Hanoi vend ses parts dans les deux grandes brasseries du pays. Une opération à plusieurs milliards qui aiguise l’appétit des grands du secteur.

« Le prochain champ de bataille clef pour les industriels de la bière. » C’est ainsi que le cabinet Euromonitor International qualifie le Vietnam dans un rapport publié ce mois-ci. Le gouvernement s’apprête à y vendre ses parts majoritaires dans deux institutions : la Saigon Beer – Alcohol – Beverage Corp. (Sabeco), qui produit notamment la Saigon et la 333 (dont le nom vient de la 33 Export française). Et la Hanoi Beer – Alcohol & Beverage Corp. (Habeco) qui produit la Hanoi. Trois marques qui représentent près de 43 % des ventes de liquide ambré dans le pays.
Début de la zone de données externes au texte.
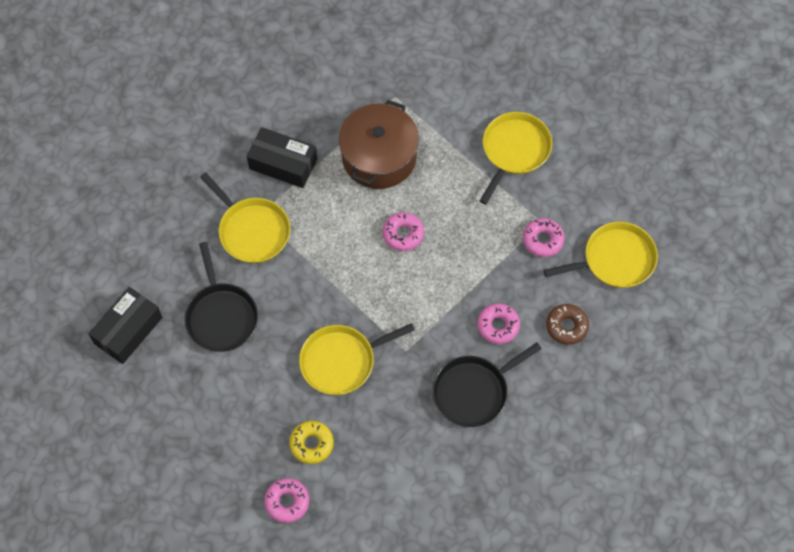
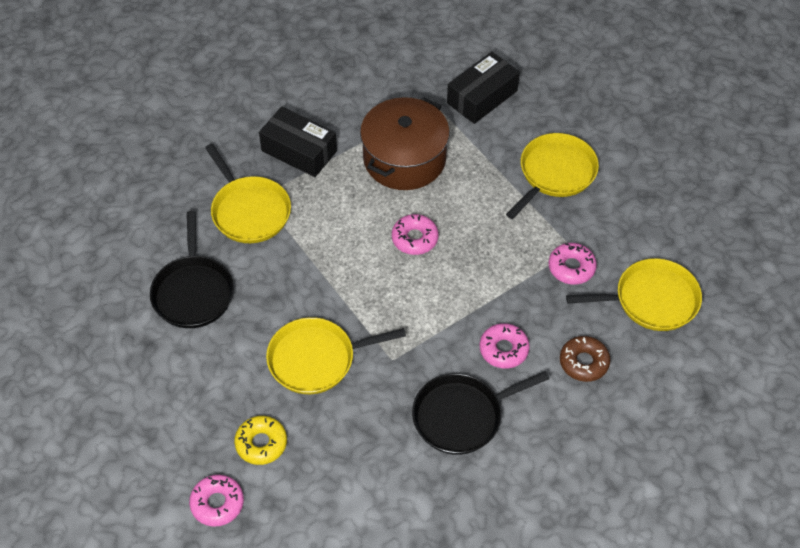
camera: 10 degrees right, 10 degrees down
black box [88,287,163,364] -> black box moved to [447,52,520,124]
L’exécutif avait annoncé l’année dernière son intention de privatiser ces brasseurs, dont il détient respectivement 89,59 % pour Sabeco et 82 % pour Habeco. Les deux sociétés, introduites en Bourse l’an passé, devaient présenter leurs plans de cession au ministre de l’Industrie avant lundi, afin que « la vente des parts de l’Etat dans les deux brasseurs soit faite cette année », avait précisé le 14 juillet le directeur général du département des industries légères, Bui Truong Thang.

Les deux groupes totalisent 57 % des parts de marché dans le pays et l’opération aiguise l’appétit des grands du secteur. « Le Vietnam est un marché très attractif, qui a connu une croissance annuelle de près de 11 % en volume ces dix dernières années et pour lequel on prévoit une croissance de 4 % dans les prochaines années », explique Nikolaas Faes, analyste chez Bryan, Garnier & Co.
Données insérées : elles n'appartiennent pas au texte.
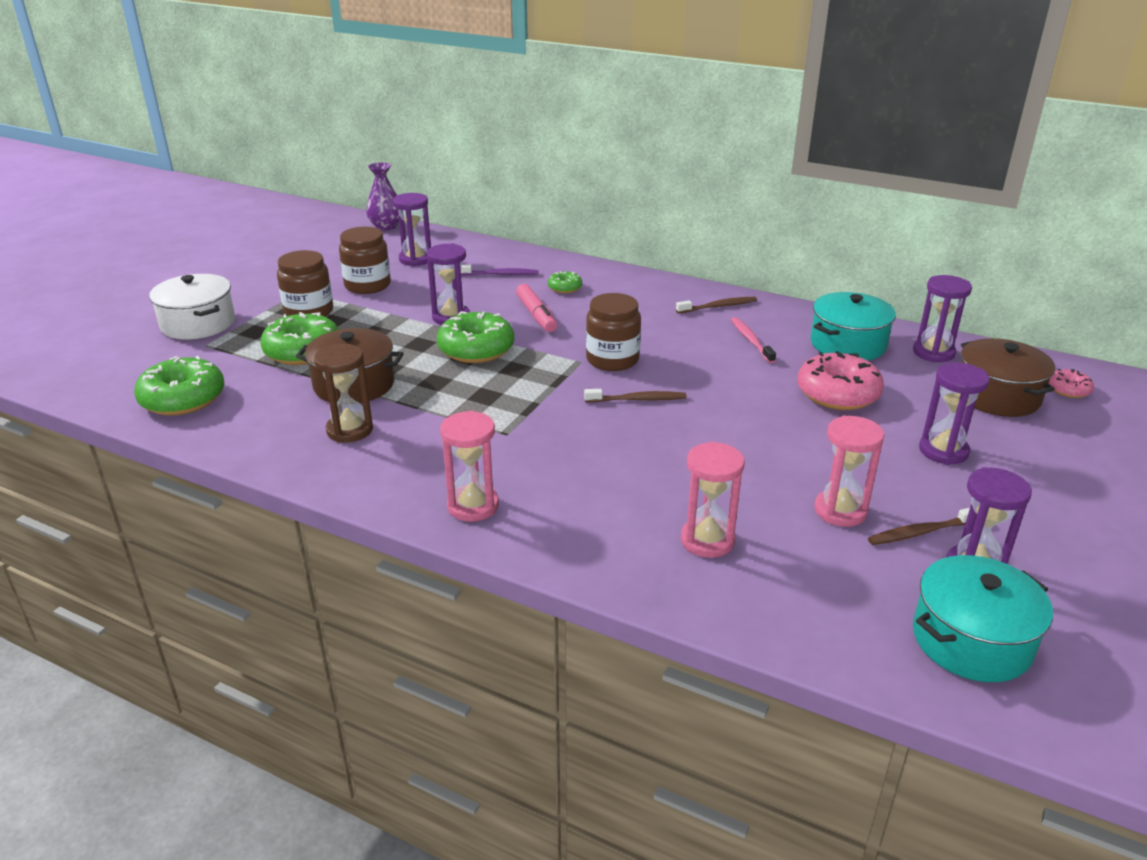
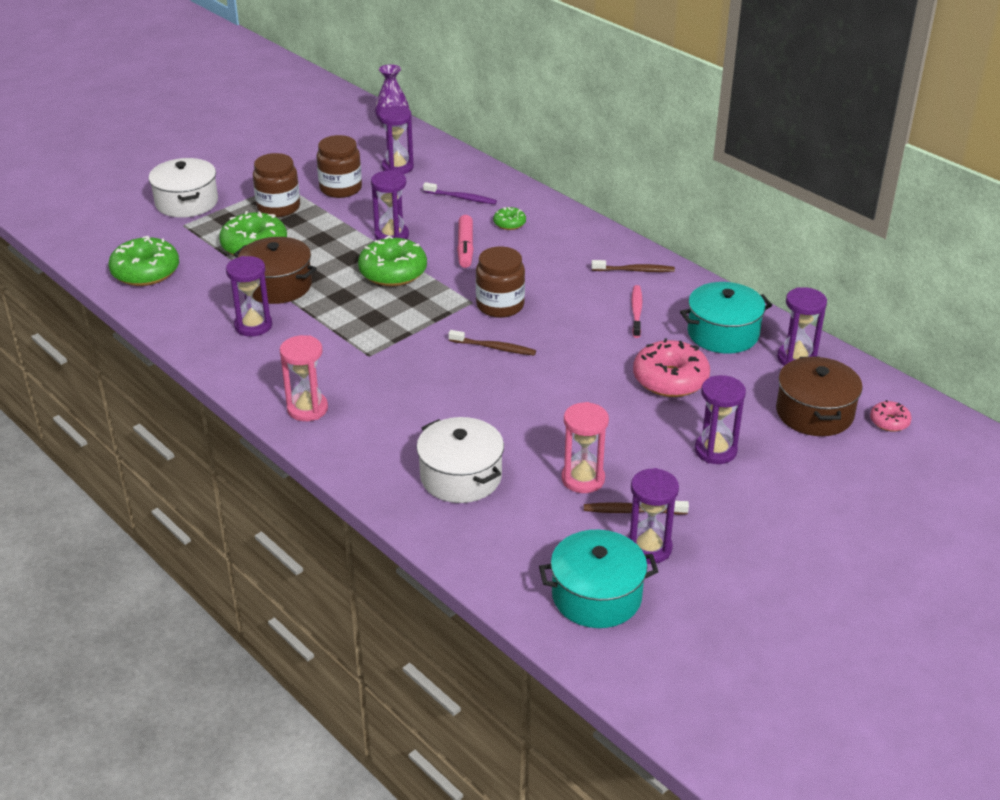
camera: 20 degrees right, 5 degrees up
brown hourglass [314,344,373,442] -> purple hourglass [226,256,272,336]
pink hourglass [681,442,745,558] -> white pot [416,417,504,503]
Culture de consommation de rue

Les Vietnamiens ont consommé près de 3,6 millions de litres de bière en 2016, et celle-ci devrait atteindre 4,7 millions à l’horizon 2021, la plus forte croissance attendue en Asie sur la période, portée notamment par « une forte culture de consommation de rue et une urbanisation rapide », note Euromonitor. Plus que la consommation globale, la consommation par habitant y est très importante : 42 litres par an, contre 17 dans le reste de l’Asie et 30 en France. « Et ce, alors qu’une pinte équivaut en moyenne à une heure et demie de travail pour un Vietnamien, contre neuf minutes en France », note Nikolaas Faes.
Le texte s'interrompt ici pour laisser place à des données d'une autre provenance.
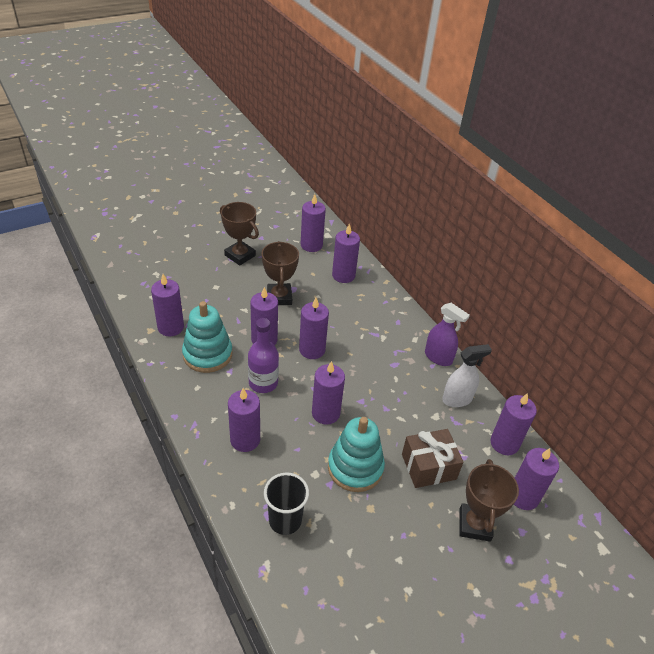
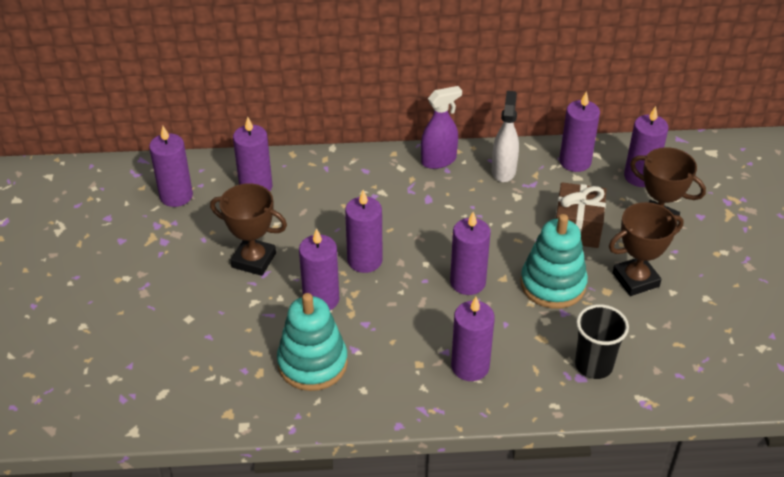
camera: 60 degrees left, 0 degrees up
purple candle [151,274,184,336] -> none
brown trophy [220,202,259,266] -> brown trophy moved to [609,202,684,296]
purple bottle [248,318,279,393] -> none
Une douzaine de sociétés auraient déjà signalé leur intérêt pour Sabeco. Parmi elles, des géants comme AB InBev, Asahi ou Heineken. Le groupe néerlandais représente déjà près de 23 % du marché vietnamien, via son joint-venture Vietnam Brewery Ltd. ouvert en 1991. En plus de la Heineken, il commercialise la Tiger, la troisième bière la plus vendue dans le pays. Le danois Carlsberg exploite, lui, deux marques bon marché, Halida et Huda, détenant 8 % de part de marché. Il possède surtout 17 % des parts d’Habeco, « ce qui lui donne un droit de préemption sur les parts vendues par le gouvernement », explique Nikolaas Faes. « Carlsberg va vouloir augmenter son pourcentage dans Habeco », confirme Anna Zyniewicz, analyste chez AlphaValue.

Quant à Sabeco, « tout va se jouer sur le prix de vente », ajoute-t-elle. Si celui-ci est trop élevé, il pourrait décourager des acteurs déjà bien installés, comme Heineken, et favoriser au contraire des entrants, comme AB InBev, qui représente moins de 1 % des ventes dans le pays. Estimé à 1,8 milliard de dollars l’année dernière par le gouvernement, mais considéré comme largement sous-évalué, le prix de vente de Sabeco pourrait en réalité approcher les 3,6 milliards, selon Bryan, Garnier & Co.